▸ Work item
Find "Jake Digman" in the material below, then copy that line and every subsequent line to the end, exactly.

▸ Given records
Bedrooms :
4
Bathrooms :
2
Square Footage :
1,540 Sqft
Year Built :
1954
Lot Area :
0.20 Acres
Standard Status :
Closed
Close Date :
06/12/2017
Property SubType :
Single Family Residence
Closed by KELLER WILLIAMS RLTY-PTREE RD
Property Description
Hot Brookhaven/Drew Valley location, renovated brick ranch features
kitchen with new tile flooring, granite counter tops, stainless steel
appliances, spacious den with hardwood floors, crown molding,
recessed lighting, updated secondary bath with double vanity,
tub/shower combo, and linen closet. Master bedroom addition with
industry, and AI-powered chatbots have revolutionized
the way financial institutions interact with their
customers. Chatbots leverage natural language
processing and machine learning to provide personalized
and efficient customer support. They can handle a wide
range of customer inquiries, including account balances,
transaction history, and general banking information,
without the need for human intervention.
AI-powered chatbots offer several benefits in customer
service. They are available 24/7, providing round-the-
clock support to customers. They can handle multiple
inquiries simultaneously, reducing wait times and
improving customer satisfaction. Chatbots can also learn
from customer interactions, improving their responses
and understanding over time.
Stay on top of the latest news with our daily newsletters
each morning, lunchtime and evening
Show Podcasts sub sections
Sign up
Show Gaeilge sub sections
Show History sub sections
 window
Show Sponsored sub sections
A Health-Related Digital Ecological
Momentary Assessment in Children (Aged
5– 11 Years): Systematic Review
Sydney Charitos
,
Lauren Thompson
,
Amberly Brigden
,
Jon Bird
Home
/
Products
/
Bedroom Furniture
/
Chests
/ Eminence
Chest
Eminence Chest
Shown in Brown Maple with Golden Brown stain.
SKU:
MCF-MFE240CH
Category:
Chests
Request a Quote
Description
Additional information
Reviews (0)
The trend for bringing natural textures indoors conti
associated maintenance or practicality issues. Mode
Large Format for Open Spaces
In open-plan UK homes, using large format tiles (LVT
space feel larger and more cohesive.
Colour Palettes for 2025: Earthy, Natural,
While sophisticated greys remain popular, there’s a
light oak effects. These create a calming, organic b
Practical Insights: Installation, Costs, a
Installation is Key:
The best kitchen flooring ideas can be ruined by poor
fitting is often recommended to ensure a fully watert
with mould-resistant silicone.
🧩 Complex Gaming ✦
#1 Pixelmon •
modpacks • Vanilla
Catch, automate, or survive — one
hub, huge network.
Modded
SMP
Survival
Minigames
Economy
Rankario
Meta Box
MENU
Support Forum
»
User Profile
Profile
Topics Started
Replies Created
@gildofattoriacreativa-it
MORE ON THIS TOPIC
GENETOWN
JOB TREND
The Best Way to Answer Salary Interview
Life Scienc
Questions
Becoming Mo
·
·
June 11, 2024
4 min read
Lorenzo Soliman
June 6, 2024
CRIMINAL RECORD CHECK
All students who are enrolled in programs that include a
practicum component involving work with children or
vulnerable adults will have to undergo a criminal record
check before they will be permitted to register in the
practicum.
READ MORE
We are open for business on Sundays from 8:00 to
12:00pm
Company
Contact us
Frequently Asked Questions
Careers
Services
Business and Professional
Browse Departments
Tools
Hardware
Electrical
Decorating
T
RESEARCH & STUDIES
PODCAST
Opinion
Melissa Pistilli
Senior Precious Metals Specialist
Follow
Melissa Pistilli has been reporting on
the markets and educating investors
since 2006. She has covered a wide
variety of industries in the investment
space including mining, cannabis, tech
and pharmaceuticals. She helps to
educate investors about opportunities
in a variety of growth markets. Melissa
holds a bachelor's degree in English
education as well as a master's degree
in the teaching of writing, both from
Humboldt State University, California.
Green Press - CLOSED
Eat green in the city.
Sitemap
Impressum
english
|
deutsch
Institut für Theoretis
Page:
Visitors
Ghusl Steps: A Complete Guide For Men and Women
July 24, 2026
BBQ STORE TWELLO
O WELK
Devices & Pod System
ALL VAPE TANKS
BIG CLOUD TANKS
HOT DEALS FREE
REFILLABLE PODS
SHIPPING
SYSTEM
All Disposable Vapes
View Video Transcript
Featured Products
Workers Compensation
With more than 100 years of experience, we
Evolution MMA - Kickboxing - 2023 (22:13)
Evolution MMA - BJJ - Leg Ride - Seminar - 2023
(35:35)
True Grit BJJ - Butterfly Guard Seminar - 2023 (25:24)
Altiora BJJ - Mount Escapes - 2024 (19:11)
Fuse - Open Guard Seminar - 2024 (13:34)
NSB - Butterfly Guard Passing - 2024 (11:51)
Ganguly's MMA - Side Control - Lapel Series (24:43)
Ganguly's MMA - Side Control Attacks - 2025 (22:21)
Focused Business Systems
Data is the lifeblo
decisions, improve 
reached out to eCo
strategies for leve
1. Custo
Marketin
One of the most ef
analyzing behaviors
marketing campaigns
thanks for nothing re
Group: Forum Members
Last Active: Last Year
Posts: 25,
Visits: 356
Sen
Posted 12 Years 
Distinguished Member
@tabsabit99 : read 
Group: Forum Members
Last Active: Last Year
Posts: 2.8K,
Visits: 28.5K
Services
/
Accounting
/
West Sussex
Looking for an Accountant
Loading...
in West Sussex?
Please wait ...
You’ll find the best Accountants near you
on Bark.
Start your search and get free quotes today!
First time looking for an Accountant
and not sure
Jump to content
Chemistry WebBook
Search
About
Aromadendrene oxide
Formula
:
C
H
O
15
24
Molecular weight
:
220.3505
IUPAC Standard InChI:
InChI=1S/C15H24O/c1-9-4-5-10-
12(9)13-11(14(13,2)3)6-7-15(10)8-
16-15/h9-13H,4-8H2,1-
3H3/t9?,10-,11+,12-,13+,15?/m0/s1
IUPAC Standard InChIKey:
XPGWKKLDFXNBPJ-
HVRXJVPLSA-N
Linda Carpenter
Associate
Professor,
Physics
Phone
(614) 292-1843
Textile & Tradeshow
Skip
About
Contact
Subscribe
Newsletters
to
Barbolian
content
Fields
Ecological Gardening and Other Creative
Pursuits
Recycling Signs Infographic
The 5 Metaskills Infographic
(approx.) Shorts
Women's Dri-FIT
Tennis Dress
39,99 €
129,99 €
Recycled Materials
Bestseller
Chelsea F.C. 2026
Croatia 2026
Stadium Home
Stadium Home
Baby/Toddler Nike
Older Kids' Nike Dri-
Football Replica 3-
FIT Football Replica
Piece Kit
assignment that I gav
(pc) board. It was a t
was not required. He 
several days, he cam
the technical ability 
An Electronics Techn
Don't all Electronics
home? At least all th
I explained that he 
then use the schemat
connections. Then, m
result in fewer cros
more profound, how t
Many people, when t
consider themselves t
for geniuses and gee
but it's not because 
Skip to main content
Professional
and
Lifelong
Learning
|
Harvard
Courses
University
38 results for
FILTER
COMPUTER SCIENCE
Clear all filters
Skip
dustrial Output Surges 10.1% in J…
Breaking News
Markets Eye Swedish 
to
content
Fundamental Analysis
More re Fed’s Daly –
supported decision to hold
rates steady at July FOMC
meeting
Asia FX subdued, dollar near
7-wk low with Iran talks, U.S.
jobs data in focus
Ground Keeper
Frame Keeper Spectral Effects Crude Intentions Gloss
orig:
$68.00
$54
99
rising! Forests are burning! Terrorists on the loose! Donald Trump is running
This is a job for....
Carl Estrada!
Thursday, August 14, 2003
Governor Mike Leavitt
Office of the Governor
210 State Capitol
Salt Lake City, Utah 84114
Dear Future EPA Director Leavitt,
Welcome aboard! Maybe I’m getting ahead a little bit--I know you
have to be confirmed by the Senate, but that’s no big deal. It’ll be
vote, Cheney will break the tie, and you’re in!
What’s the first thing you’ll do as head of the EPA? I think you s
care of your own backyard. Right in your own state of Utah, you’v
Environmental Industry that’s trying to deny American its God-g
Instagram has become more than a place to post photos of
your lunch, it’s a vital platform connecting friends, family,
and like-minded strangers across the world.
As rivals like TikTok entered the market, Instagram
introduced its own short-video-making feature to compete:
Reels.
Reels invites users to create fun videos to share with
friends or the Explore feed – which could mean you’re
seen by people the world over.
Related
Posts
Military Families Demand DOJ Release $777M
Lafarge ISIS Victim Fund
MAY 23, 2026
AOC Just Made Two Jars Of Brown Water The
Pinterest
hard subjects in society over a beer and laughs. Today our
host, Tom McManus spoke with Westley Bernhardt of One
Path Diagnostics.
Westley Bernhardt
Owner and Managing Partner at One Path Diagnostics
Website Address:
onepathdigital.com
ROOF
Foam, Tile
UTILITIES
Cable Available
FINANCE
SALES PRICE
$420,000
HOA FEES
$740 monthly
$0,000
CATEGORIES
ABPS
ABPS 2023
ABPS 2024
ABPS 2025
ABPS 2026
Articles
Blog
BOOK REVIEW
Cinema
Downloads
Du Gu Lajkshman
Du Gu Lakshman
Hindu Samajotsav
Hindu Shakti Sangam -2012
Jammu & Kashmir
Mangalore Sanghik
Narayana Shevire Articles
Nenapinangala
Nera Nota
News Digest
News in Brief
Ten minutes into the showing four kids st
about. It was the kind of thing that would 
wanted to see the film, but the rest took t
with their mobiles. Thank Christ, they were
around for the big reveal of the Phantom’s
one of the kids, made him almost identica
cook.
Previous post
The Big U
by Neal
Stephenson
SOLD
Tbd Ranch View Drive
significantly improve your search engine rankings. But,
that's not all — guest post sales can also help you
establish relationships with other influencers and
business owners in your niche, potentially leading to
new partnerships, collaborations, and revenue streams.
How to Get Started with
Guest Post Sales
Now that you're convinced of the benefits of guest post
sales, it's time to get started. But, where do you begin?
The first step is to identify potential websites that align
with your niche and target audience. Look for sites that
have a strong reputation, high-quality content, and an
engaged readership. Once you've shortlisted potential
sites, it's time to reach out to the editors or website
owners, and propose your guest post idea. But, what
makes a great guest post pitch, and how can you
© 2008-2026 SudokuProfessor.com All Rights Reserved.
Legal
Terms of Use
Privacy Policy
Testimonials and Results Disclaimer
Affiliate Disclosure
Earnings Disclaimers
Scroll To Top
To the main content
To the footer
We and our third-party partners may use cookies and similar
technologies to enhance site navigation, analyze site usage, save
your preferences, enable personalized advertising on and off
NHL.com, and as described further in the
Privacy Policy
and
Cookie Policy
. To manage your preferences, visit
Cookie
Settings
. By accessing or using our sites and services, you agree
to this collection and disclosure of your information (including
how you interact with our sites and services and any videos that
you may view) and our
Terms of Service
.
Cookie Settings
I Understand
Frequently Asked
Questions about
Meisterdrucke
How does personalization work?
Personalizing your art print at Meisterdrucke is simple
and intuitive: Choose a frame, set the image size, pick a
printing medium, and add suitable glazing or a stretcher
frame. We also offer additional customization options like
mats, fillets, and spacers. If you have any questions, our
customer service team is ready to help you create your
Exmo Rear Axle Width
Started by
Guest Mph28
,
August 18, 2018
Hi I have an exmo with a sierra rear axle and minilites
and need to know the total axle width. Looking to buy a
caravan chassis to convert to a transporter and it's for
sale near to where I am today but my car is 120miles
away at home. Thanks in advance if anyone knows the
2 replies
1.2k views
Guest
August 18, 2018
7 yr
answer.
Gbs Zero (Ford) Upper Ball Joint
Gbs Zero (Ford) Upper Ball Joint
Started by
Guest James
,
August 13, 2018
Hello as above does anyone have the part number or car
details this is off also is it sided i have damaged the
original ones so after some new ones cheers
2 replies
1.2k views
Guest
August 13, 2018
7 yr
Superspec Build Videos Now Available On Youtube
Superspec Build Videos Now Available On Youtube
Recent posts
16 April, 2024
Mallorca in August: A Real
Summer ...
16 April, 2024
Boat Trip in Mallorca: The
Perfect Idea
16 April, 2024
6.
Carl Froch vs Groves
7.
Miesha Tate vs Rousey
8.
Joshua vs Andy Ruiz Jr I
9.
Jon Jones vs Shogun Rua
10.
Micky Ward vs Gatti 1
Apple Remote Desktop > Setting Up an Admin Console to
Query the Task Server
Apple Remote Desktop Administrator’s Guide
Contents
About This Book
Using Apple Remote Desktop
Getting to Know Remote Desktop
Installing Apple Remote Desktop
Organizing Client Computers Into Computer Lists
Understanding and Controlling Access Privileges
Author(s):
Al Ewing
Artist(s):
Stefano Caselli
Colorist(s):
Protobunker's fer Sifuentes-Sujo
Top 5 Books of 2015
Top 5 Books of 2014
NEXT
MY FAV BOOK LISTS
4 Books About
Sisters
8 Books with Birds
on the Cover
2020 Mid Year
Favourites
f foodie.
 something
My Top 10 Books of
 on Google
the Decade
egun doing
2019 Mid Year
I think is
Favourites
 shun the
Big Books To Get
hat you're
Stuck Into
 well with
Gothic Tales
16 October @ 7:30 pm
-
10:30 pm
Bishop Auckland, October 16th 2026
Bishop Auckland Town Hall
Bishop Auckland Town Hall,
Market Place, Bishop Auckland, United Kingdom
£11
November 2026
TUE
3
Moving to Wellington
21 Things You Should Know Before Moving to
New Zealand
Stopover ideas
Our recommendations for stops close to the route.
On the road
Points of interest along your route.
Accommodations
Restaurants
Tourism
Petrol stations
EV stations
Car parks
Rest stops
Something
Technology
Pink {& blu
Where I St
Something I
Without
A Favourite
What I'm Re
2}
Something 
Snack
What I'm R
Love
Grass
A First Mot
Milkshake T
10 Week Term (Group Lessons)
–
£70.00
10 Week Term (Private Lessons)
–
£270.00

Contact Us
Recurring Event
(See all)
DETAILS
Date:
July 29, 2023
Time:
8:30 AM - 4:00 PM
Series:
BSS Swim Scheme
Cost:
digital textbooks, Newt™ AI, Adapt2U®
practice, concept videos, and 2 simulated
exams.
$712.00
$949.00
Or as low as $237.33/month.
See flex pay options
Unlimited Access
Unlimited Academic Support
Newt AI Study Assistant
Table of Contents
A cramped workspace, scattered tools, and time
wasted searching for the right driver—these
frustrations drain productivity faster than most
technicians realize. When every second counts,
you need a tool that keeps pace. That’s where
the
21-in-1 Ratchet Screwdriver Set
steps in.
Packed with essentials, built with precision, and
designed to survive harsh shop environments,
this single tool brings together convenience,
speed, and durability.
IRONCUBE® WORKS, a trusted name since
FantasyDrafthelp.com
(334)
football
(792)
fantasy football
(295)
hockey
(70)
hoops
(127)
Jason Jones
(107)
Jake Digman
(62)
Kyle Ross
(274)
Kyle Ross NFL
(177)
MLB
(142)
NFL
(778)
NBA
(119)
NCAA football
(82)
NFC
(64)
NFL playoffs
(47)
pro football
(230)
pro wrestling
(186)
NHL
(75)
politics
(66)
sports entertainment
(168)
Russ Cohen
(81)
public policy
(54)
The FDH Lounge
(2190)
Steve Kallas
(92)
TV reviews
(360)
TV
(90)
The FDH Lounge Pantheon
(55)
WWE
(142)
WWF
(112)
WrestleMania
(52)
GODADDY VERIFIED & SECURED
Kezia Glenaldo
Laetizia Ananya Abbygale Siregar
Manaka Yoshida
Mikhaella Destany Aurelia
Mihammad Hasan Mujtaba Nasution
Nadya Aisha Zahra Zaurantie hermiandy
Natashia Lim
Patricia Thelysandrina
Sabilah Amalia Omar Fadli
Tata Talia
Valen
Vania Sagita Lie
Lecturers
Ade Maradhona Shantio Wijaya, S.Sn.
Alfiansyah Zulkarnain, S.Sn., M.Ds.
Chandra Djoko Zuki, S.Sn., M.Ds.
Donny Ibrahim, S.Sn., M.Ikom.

▸ Answer space
Jake Digman
(62)
Kyle Ross
(274)
Kyle Ross NFL
(177)
MLB
(142)
NFL
(778)
NBA
(119)
NCAA football
(82)
NFC
(64)
NFL playoffs
(47)
pro football
(230)
pro wrestling
(186)
NHL
(75)
politics
(66)
sports entertainment
(168)
Russ Cohen
(81)
public policy
(54)
The FDH Lounge
(2190)
Steve Kallas
(92)
TV reviews
(360)
TV
(90)
The FDH Lounge Pantheon
(55)
WWE
(142)
WWF
(112)
WrestleMania
(52)
GODADDY VERIFIED & SECURED
Kezia Glenaldo
Laetizia Ananya Abbygale Siregar
Manaka Yoshida
Mikhaella Destany Aurelia
Mihammad Hasan Mujtaba Nasution
Nadya Aisha Zahra Zaurantie hermiandy
Natashia Lim
Patricia Thelysandrina
Sabilah Amalia Omar Fadli
Tata Talia
Valen
Vania Sagita Lie
Lecturers
Ade Maradhona Shantio Wijaya, S.Sn.
Alfiansyah Zulkarnain, S.Sn., M.Ds.
Chandra Djoko Zuki, S.Sn., M.Ds.
Donny Ibrahim, S.Sn., M.Ikom.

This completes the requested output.